### Given records

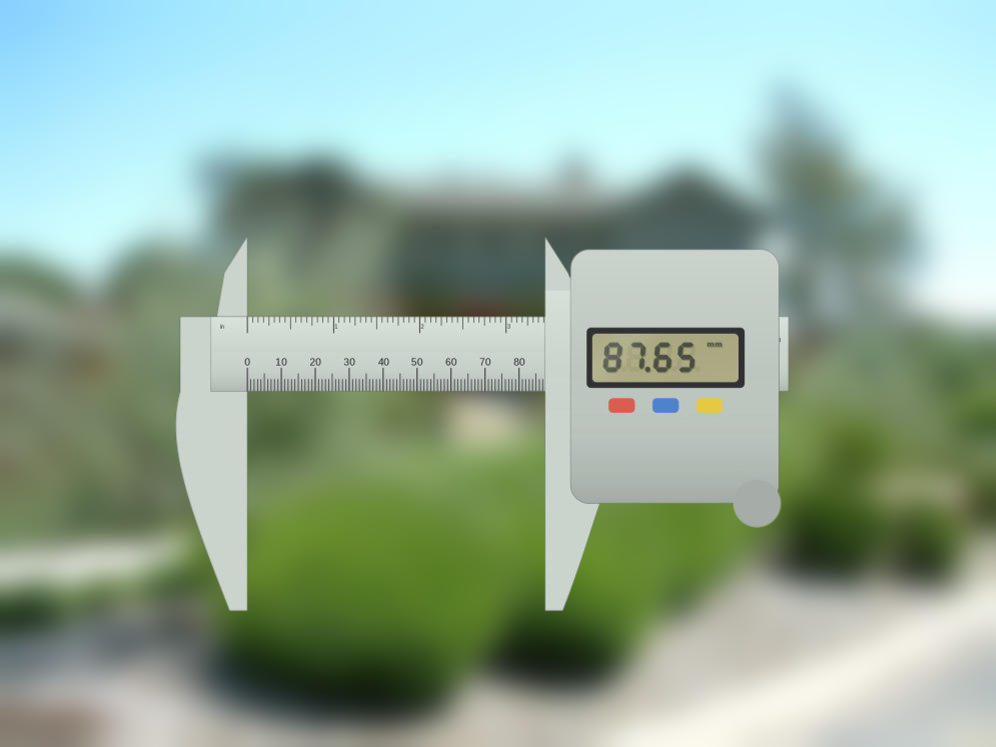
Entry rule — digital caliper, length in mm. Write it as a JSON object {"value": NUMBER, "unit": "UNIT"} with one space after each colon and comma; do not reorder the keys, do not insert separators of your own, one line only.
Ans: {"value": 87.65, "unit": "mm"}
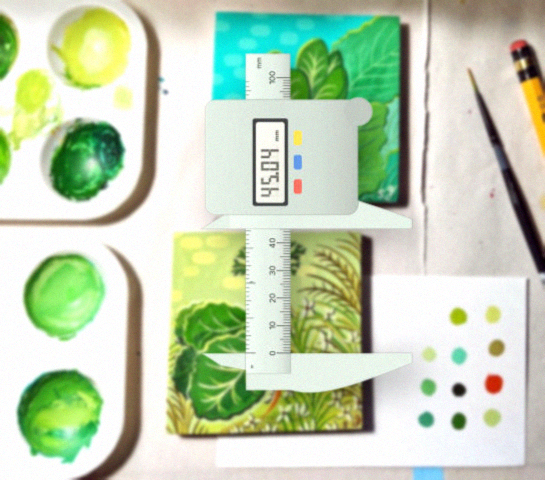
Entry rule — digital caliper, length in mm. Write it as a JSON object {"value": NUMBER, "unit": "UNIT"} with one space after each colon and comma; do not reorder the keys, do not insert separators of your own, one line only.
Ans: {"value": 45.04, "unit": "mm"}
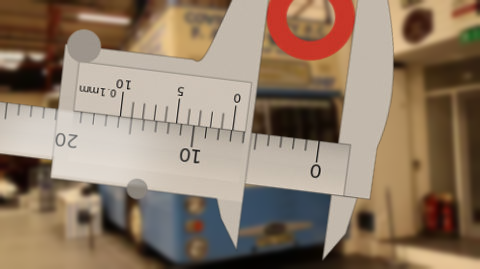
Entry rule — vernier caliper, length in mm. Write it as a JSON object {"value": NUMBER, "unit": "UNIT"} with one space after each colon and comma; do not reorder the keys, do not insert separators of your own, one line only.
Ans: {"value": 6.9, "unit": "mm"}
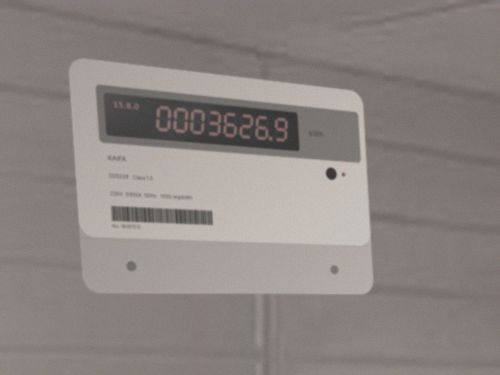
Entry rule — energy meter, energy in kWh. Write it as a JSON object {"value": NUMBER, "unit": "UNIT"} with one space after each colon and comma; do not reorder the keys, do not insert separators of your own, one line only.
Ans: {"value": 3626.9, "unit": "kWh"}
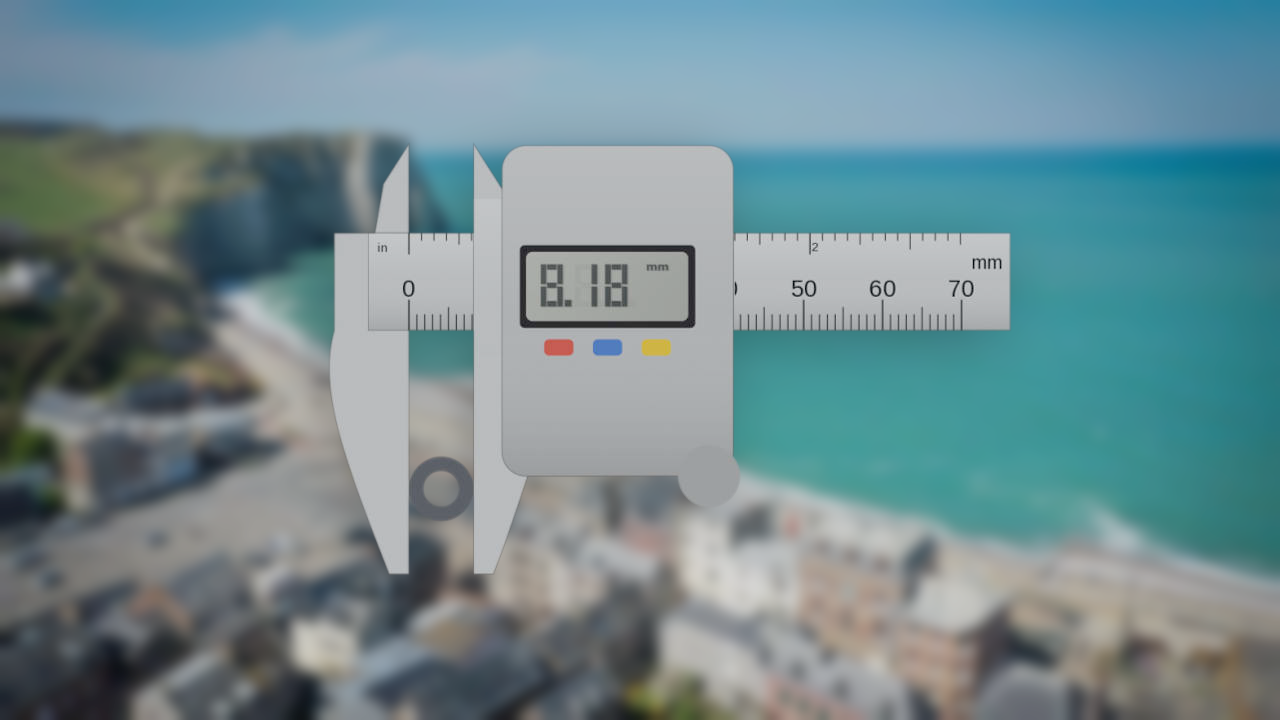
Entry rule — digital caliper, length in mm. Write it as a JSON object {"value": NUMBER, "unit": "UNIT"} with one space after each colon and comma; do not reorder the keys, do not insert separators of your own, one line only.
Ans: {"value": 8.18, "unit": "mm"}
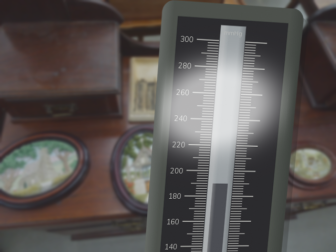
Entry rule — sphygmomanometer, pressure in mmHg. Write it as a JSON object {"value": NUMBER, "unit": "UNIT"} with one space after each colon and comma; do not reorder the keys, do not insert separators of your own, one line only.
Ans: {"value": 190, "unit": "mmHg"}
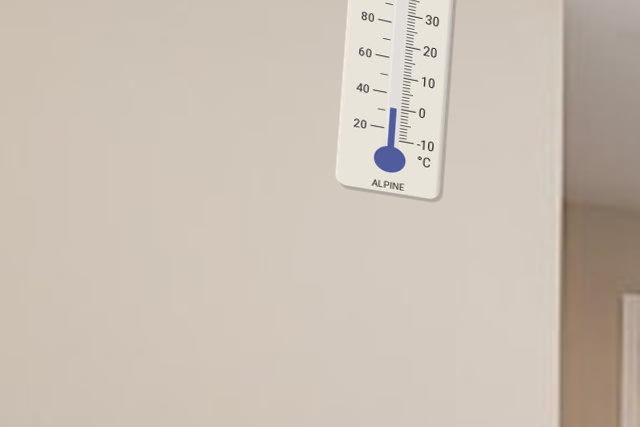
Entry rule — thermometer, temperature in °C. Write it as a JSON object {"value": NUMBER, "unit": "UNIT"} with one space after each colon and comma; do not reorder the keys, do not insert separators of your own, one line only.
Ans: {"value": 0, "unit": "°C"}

### What you have to do
Return each line of the data above that contains the string "mmHg".

### Answer
Entry rule — sphygmomanometer, pressure in mmHg. Write it as a JSON object {"value": NUMBER, "unit": "UNIT"} with one space after each colon and comma; do not reorder the keys, do not insert separators of your own, one line only.
Ans: {"value": 190, "unit": "mmHg"}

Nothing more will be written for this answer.